In a battlefield being faithful to one’s friends is a matter of life or death. Following through on what you arranged to do with your friends – keeping faith – could be the difference between success on the battlefield or failure.

While we no longer go into a formal battlefield, sometimes and places; school and workplaces, can feel like battlefields. Having the courage to be true to our friends, stick up for them physically and verbally is a test of our character. Being faithful to our friends whether they are there with or not speaks highly of our character.

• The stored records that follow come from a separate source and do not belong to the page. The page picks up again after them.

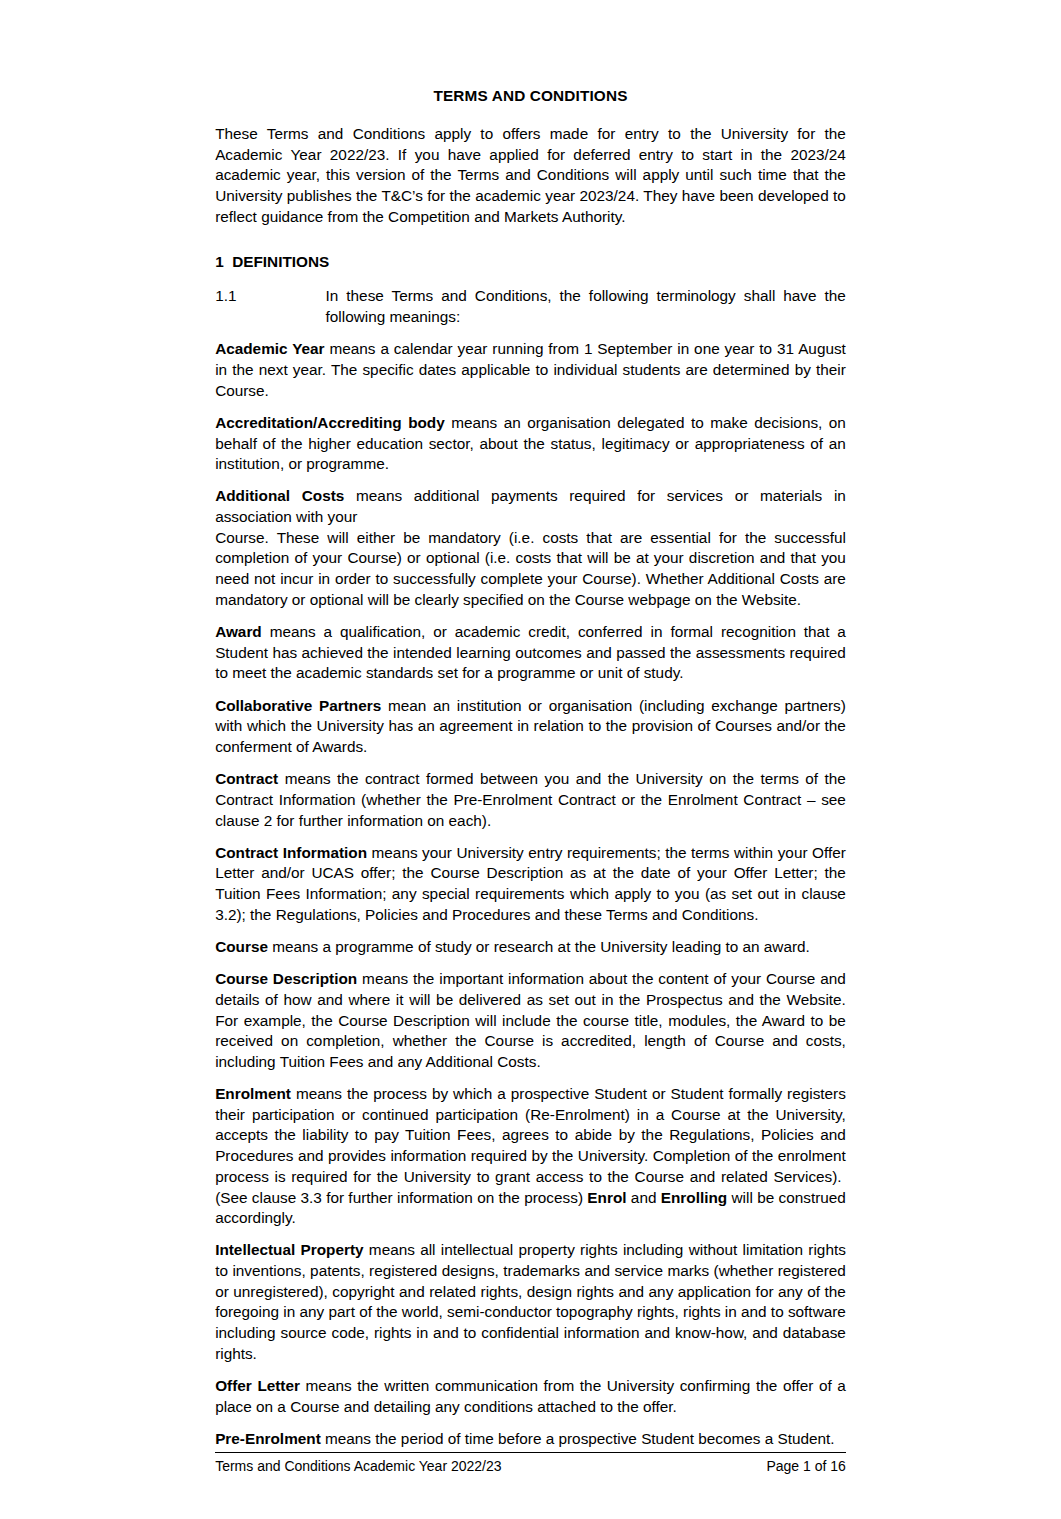TERMS AND CONDITIONS
These Terms and Conditions apply to offers made for entry to the University for the Academic Year 2022/23. If you have applied for deferred entry to start in the 2023/24 academic year, this version of the Terms and Conditions will apply until such time that the University publishes the T&C’s for the academic year 2023/24. They have been developed to reflect guidance from the Competition and Markets Authority.
1 DEFINITIONS
1.1
In these Terms and Conditions, the following terminology shall have the following meanings:
Academic Year means a calendar year running from 1 September in one year to 31 August in the next year. The specific dates applicable to individual students are determined by their Course.
Accreditation/Accrediting body means an organisation delegated to make decisions, on behalf of the higher education sector, about the status, legitimacy or appropriateness of an institution, or programme.
Additional Costs means additional payments required for services or materials in association with your
Course. These will either be mandatory (i.e. costs that are essential for the successful completion of your Course) or optional (i.e. costs that will be at your discretion and that you need not incur in order to successfully complete your Course). Whether Additional Costs are mandatory or optional will be clearly specified on the Course webpage on the Website.
Award means a qualification, or academic credit, conferred in formal recognition that a Student has achieved the intended learning outcomes and passed the assessments required to meet the academic standards set for a programme or unit of study.
Collaborative Partners mean an institution or organisation (including exchange partners) with which the University has an agreement in relation to the provision of Courses and/or the conferment of Awards.
Contract means the contract formed between you and the University on the terms of the Contract Information (whether the Pre-Enrolment Contract or the Enrolment Contract – see clause 2 for further information on each).
Contract Information means your University entry requirements; the terms within your Offer Letter and/or UCAS offer; the Course Description as at the date of your Offer Letter; the Tuition Fees Information; any special requirements which apply to you (as set out in clause 3.2); the Regulations, Policies and Procedures and these Terms and Conditions.
Course means a programme of study or research at the University leading to an award.
Course Description means the important information about the content of your Course and details of how and where it will be delivered as set out in the Prospectus and the Website. For example, the Course Description will include the course title, modules, the Award to be received on completion, whether the Course is accredited, length of Course and costs, including Tuition Fees and any Additional Costs.
Enrolment means the process by which a prospective Student or Student formally registers their participation or continued participation (Re-Enrolment) in a Course at the University, accepts the liability to pay Tuition Fees, agrees to abide by the Regulations, Policies and Procedures and provides information required by the University. Completion of the enrolment process is required for the University to grant access to the Course and related Services). (See clause 3.3 for further information on the process) Enrol and Enrolling will be construed accordingly.
Intellectual Property means all intellectual property rights including without limitation rights to inventions, patents, registered designs, trademarks and service marks (whether registered or unregistered), copyright and related rights, design rights and any application for any of the foregoing in any part of the world, semi-conductor topography rights, rights in and to software including source code, rights in and to confidential information and know-how, and database rights.
Offer Letter means the written communication from the University confirming the offer of a place on a Course and detailing any conditions attached to the offer.
Pre-Enrolment means the period of time before a prospective Student becomes a Student.
Terms and Conditions Academic Year 2022/23 Page 1 of 16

4. 임전무퇴 / 臨戰無退 – Courage in battle.

Clearly a group of warriors are required to have courage in battle. For martial artists practicing now, we could interpret this to be about having courage in our training. In our classes, it can require courage to try the things our instructor asks us to do. This courage can be the physical courage to try something that we fear may hurt our bodies. It can also be mental courage, to try something even though we are afraid we may look foolish when we try.

Another interpretation of this tenet for modern times can be the courage we need to fight our personal battles. The courage to stand up for what we think and feel, and to express ourselves calmly and collectedly without loosing our temper or demeaning other people. We also need the courage to make decisions and take actions based on what it is right to do, not what it is easy to do.

5. 살생유택 / 殺生有擇 – Make a righteous kill.

This tenet was important on the battlefield. It meant that the warrior was meant to use their physical skills to kill swiftly in battle, and the mental skills to ensure that this step was taken only when it was determined that this was the appropriate thing to do. Killing on the battlefield was not meant to be in the heat of the moment, rather each action was deliberate and was the result of a decision, not simply a reflex.

In our lives we are not called on to make these sorts of decisions about killing, fortunately. However we are called on to fight some battles in our lives with the people around us. As martial artist, we should choose these battles wisely. Arguing simply to be right may not always be worth it if we are upsetting the people around us. Insisting on things being done the ‘right way’ may shut the door to the possibility of there being other, even better ways of doing things.

It is interesting to see the tenets, or philosophies practiced by our martial arts predecessors are still relevant to us today just as much as the physical skills they learnt are relevant to us today as well.